The implementation of the Digital Personal Data Protection (DPDP) rules is expected to drive a sharp rise in technology and compliance spending across enterprises, with industry estimates indicating a 10–30% increase in IT and tech budgets, depending on organisational scale and data maturity.

Following the government’s notification of the rules, companies have a transition window of about 12–18 months to rework their systems to meet new requirements. This includes redesigning consent and notice mechanisms, updating data-retention procedures, preparing for mandatory breach reporting and enabling user-rights features. The overhaul is expected to influence legal, operational and technology functions simultaneously, leading to a broad-based rise in compliance costs.

“Enterprises now have a clear direction on how personal data must be collected, processed and governed. The phased rollout gives organisations time to build privacy into operations, but obligations are fixed and will increase compliance-related costs, not just on technology, but also on legal and operational fronts,” Murali Rao, partner and leader, cybersecurity consulting, EY India, told FE.

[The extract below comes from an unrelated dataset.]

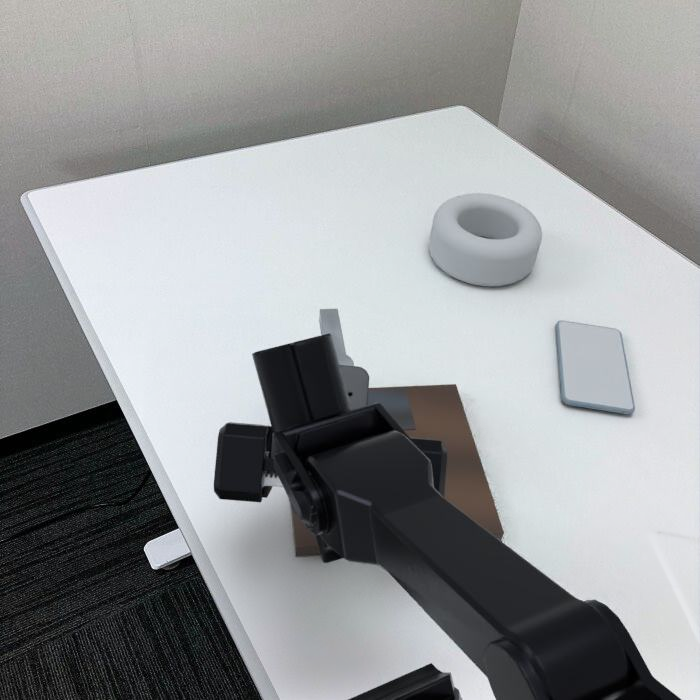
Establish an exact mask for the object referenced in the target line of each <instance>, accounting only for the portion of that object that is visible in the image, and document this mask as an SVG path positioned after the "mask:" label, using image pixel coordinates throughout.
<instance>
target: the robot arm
mask: <svg viewBox="0 0 700 700" xmlns="http://www.w3.org/2000/svg"><path fill="white" fill-rule="evenodd" d="M251 356H252V360H253V364H254V368H255V371H256V375H257V378H258V383H259V386H260V389H261V393H262V396H263V397H262V398H263V400H264V404H265V408H266V412H267V415H268V418H269V423H270V425H265V424H259V423H258V424H257V423H246V422H245V423H244V422H233V421H229V422H227V423H225V424H224V425H223V426H222V427H220V428H219V431H218V435H217V442H216V454H215V465H214V477H213V492H214V493H215V495H216V496H217V498H218V499H219V500H223V501H225V500H226V501H236V502H250V503H262V501H263V499H264V498H266V499H267V498H268V497H269V495H270V493H271V491H272V489H273V487H276V488H277V487H278V488H283V489H284V491H285V494H286V495H287V497H288V501H289V504H290V503H291V506H292V508H293V510H294V511H295V514H297V516H298V517H299V519H300V520H301V521H302V522H303V523H305V526H306V528H307V529H309V530H310V531H311V532H312V534H314V535H315V537H316V541H317V545H318V548H319V552H320V555H319V556H320V559H321V562H322V563H323V564H329V563H332V562H336V561H339V560H343V559H344V560H346V561H347V562H351V563H359V564H366V565H373V566H380V567H381V568H382V569H384V570H385V571H386V572H387V573H388V574H389V575H390V576H391V577H392V578H393V580H395V582H396V583H397V584H399V585H400V587H402V589H403V590H404V591H405V592H406V593H407V594H408V595H409V596H410V597H411V598H412V599H413V600H414V601H415V603H416V604H417V605H418V606H419V607H420V608H421V609H422V610H423V611H424V612H425V614H427V615H428V616H429V618H430V619H432V621H434V623H435V624H436V625H437V626H438V627H439V628H440V629H441V630H442V632H443V633H445V634H446V635H447V636H448V638H449V639H450V640H451V641H452V642H453V643H454V644H455V645H456V646H457V647H458V648H459V649H460V650H461V651H462V652H463V653H464V655H465V656H466V657H467V658H468V659H469V660H470V661H471V662H472V663H473V664H474V665H475V666H476V667H477V668H478V669H479V671H481V673H483V674H484V676H485V677H486V678H487V681H488V683H489V686H490V689H491V691H492V694H493V697H494V699H495V700H682V698H680V697H679V696H678V695H677V694H675V693H674V692H673V691H671V690H670V689H669V688H667V686H665V684H662V683H661V682H660V681H659V680H658V679H656V678H655V676H653V674H652V673H651V671H650V669H649V667H648V665H647V663H646V661H645V660H644V658H643V656H642V654H641V652H640V651H639V649H638V647H637V645H636V643H635V641H634V640H633V638H632V636H631V634H630V632H629V631H628V629H627V627H626V625H624V623H623V621H622V620H621V619H620V618H619V616H618V615H617V614H616V613H615V612H614V611H613V610H612V609H611V608H610V607H609V606H608V605H607V604H605V603H603V602H601V601H598V600H597V599H587V600H582V599H579V598H578V597H575V596H574V595H573V594H572V593H570V592H569V591H567V590H566V589H565V588H564V587H562V586H561V585H559V584H558V582H556V581H554V580H553V579H552V578H550V577H549V576H548V575H547V574H545V573H544V572H543V571H541V570H540V569H538V568H537V567H536V566H535V565H533V564H532V563H530V562H529V561H528V560H527V559H526V558H524V557H523V556H522V555H520V554H519V553H518V552H516V551H515V550H514V549H512V548H511V547H510V546H509V545H507V544H506V543H504V542H503V540H501V541H500V540H499V539H498V538H496V537H495V536H494V535H492V534H491V533H490V532H489V531H487V530H486V529H485V528H483V527H482V526H481V525H479V524H478V523H477V522H475V521H474V520H473V519H471V518H470V517H469V516H467V515H466V514H465V513H464V512H462V511H461V510H460V509H458V508H457V507H456V506H454V505H453V504H452V503H450V502H449V501H448V500H446V499H445V498H444V494H445V481H446V468H447V447H446V446H445V445H444V444H443V443H442V441H440V440H438V439H428V438H416V437H409V436H408V435H407V434H406V433H405V431H404V430H403V429H402V428H401V427H400V426H399V425H398V423H397V422H396V421H395V420H394V419H393V418H392V416H391V415H390V414H389V413H388V412H387V411H386V409H385V408H384V407H383V406H382V405H381V404H380V403H379V402H378V403H375V404H371V405H368V390H369V388H370V375H369V373H368V371H367V370H366V369H365V368H363V367H362V366H355V365H354V366H346V365H339V361H338V358H337V354H336V350H335V347H334V343H333V340H332V336H331V334H330V333H329V334H325V335H321V334H320V335H316V336H313V337H308V338H305V339H301V340H297V341H293V342H290V343H286V344H281V345H278V346H274V347H270V348H266V349H261V350H258V351H255V352H253V353H251ZM367 405H368V406H367ZM291 506H290V507H291ZM347 700H463V697H462V696H461V692H460V689H458V688H457V687H456V686H455V683H454V680H453V675H452V673H451V672H444V671H441V670H439V669H438V668H437V667H436V665H435V664H433V663H432V662H431V663H428V664H425V665H424V666H422V667H421V666H420V667H419V668H417V669H414V670H412V671H410V672H407V673H405V674H403V675H401V676H398V677H396V678H394V679H392V680H389V681H387V682H385V683H383V684H380V685H377V686H376V687H373V688H371V689H369V690H367V691H364V692H362V693H360V694H357V695H355V696H353V697H350V698H348V699H347Z"/></svg>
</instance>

Redesigning systems for compliance

Technology upgrades represent the most significant component of the shift. Companies are now assessing requirements spanning data consolidation, consent-management tooling, tightened security frameworks and changes to back-end architecture. These interventions may trigger overhauls in IT systems, particularly for firms with fragmented data environments.

Why SMEs face a 30% budget hike

“For small and medium enterprises, tech spending could rise by nearly 25-30%, or even more if their architecture needs rebuilding. Larger organisations may already have mature systems, but even they are likely to incur a 10-15% increase,” Chetan Jain, founder and managing director, Inspira Enterprises, said. A substantial portion of this spending will be directed towards external cyber and data-security service providers, he added, especially for businesses lacking dedicated internal teams.

Mapping data across in-house systems, vendor partners and third-party associates is one of the first and most resource-intensive tasks, he explained.

Data audits, a practice largely absent in India until now, are emerging as another line item. “With the DPDP rules, structured data audits become a recurring requirement and add to the overall cost of compliance. Smaller firms could see tech budgets rise by over 30% as many will be building systems from scratch,” Faisal Kawoosa, founder and chief analyst, Techarc, said.

Legal and regulatory spending is also expected to climb. For startups, compliance preparedness is increasingly linked to investor interest and enterprise contract wins. “Early-stage startups are now allocating 15–20% of their legal budgets to DPDP readiness, mainly for privacy-policy design, consent frameworks and data-processing agreements. For growth-stage startups selling to large enterprises, that share rises to 25–30% because compliance is becoming a deal-breaker in sales cycles,” said Prachi Shrivastava, founder, Lawfinity Solutions and Vakil Vetted.

While companies anticipate substantial transition expenses in the short term, according to consultants the shift could eventually reduce the risk of disputes and data breaches by streamlining privacy practices.